According to the hospital record, Tristan did not cry when she was born. Her breathing was slow, so they had to be resuscitated with a CPR mask face mask with free flowing oxygen. His Apgar score was six at one minute and eight at five minutes. This is considered as normal. The Apgar test is done to determine the health of a new born. It requires a check on the appearance, pulse, grimace, activity and respiration, said a rep. When the Cord Blood gas test was done, it showed a profound metabolic acidosis. This meant that there was something that was causing his kidney not to clear acidity in his body. At first, she was placed at the newborn nursery but was transferred to the special care nursery after about twenty-five minutes because she was having difficulty breathing and the metabolic acidosis.
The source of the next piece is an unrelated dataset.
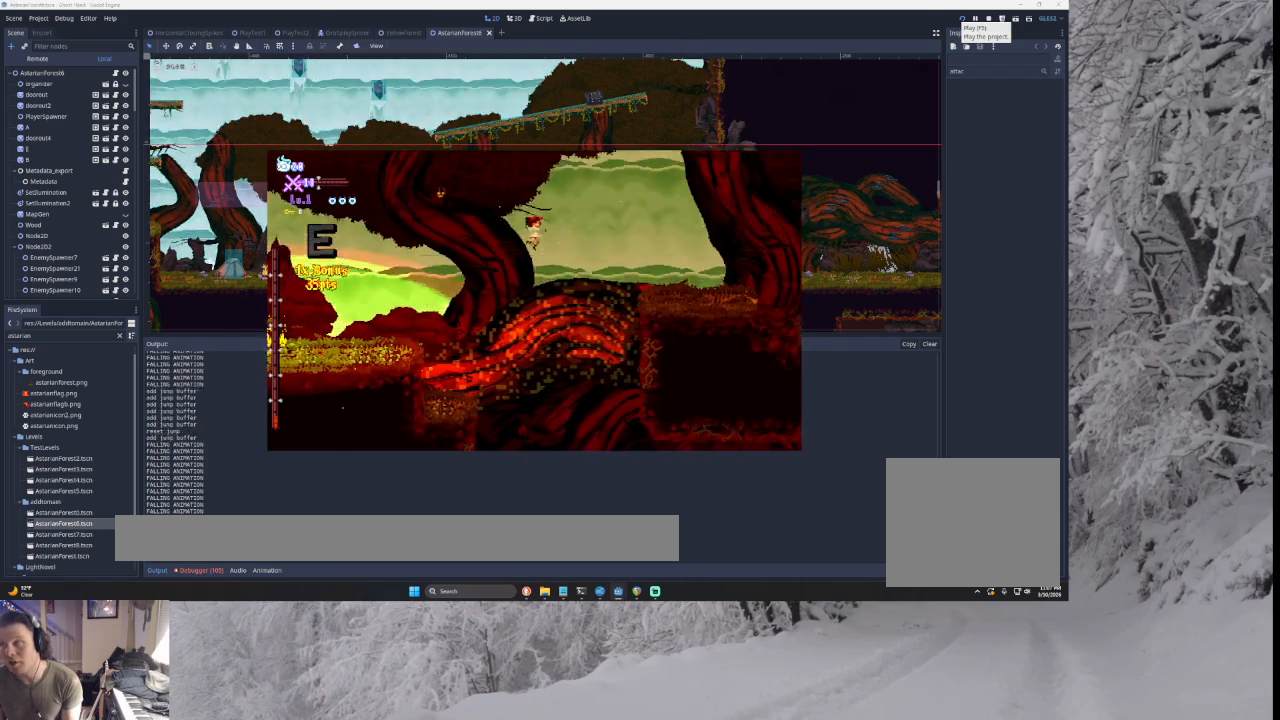
{"buttons": ["TRIANGLE"], "left_stick": "right", "right_stick": "center", "events": [[300, "TRIANGLE", "down"]]}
The initial problems that she had were all resolved. She had other conditions in the week that followed her birth that were all relater to kidney and liver damage. There was no continuing treatment for the respiratory distress. There was no documented neurological damage. A pediatric neurologist was not consulted or requested to check the infant. From the information found by a study, seven days after, she suffered from a pulmonary hemorrhage. There were times that she was not breathing. She was spitting blood from her lungs through her mouth. Her heart rate was really slow. Her condition was unstable the whole day and showed signs of neurologic abnormalities at the end of the day. The following day, more possible seizures and central nervous system tremors were noted. They had electroencephalogram (EEG) and computerized tomography scan (CT) done. A pediatric neurologist was consulted. There was a possible neurological damage which included a multicystic encephalomalacia of the cortex. This is multiple sized cysts in the brain typically when infants suffer a lack of oxygen to the brain.